• _Goal of the exercise_
Reproduce all of the entries below, changing every occurrence of "Hus och tomter" to "Hus och gårdar" and leaving everything else as it is.

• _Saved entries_
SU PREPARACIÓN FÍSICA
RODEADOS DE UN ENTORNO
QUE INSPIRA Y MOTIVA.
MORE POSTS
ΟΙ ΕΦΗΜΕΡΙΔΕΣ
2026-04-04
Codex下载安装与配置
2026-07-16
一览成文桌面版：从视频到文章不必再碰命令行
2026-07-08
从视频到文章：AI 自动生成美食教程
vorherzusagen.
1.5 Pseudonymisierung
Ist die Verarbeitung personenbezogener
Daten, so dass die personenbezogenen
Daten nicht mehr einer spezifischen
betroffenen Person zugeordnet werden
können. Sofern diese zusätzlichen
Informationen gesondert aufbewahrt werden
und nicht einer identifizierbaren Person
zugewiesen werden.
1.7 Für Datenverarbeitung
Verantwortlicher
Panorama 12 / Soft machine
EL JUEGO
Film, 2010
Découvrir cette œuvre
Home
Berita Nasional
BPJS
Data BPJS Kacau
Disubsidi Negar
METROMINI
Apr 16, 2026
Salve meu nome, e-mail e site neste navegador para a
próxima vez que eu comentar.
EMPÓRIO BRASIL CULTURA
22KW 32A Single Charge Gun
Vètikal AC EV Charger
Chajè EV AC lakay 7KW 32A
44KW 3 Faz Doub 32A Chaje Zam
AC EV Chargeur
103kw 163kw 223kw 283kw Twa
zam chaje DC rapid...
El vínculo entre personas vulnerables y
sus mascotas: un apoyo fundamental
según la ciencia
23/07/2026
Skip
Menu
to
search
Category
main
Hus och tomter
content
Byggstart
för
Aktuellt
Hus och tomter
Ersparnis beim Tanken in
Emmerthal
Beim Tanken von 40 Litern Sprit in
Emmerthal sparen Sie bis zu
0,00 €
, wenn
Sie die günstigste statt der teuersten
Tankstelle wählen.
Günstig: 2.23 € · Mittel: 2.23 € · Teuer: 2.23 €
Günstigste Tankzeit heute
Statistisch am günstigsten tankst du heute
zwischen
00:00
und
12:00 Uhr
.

• _Answer for the task_
SU PREPARACIÓN FÍSICA
RODEADOS DE UN ENTORNO
QUE INSPIRA Y MOTIVA.
MORE POSTS
ΟΙ ΕΦΗΜΕΡΙΔΕΣ
2026-04-04
Codex下载安装与配置
2026-07-16
一览成文桌面版：从视频到文章不必再碰命令行
2026-07-08
从视频到文章：AI 自动生成美食教程
vorherzusagen.
1.5 Pseudonymisierung
Ist die Verarbeitung personenbezogener
Daten, so dass die personenbezogenen
Daten nicht mehr einer spezifischen
betroffenen Person zugeordnet werden
können. Sofern diese zusätzlichen
Informationen gesondert aufbewahrt werden
und nicht einer identifizierbaren Person
zugewiesen werden.
1.7 Für Datenverarbeitung
Verantwortlicher
Panorama 12 / Soft machine
EL JUEGO
Film, 2010
Découvrir cette œuvre
Home
Berita Nasional
BPJS
Data BPJS Kacau
Disubsidi Negar
METROMINI
Apr 16, 2026
Salve meu nome, e-mail e site neste navegador para a
próxima vez que eu comentar.
EMPÓRIO BRASIL CULTURA
22KW 32A Single Charge Gun
Vètikal AC EV Charger
Chajè EV AC lakay 7KW 32A
44KW 3 Faz Doub 32A Chaje Zam
AC EV Chargeur
103kw 163kw 223kw 283kw Twa
zam chaje DC rapid...
El vínculo entre personas vulnerables y
sus mascotas: un apoyo fundamental
según la ciencia
23/07/2026
Skip
Menu
to
search
Category
main
Hus och gårdar
content
Byggstart
för
Aktuellt
Hus och gårdar
Ersparnis beim Tanken in
Emmerthal
Beim Tanken von 40 Litern Sprit in
Emmerthal sparen Sie bis zu
0,00 €
, wenn
Sie die günstigste statt der teuersten
Tankstelle wählen.
Günstig: 2.23 € · Mittel: 2.23 € · Teuer: 2.23 €
Günstigste Tankzeit heute
Statistisch am günstigsten tankst du heute
zwischen
00:00
und
12:00 Uhr
.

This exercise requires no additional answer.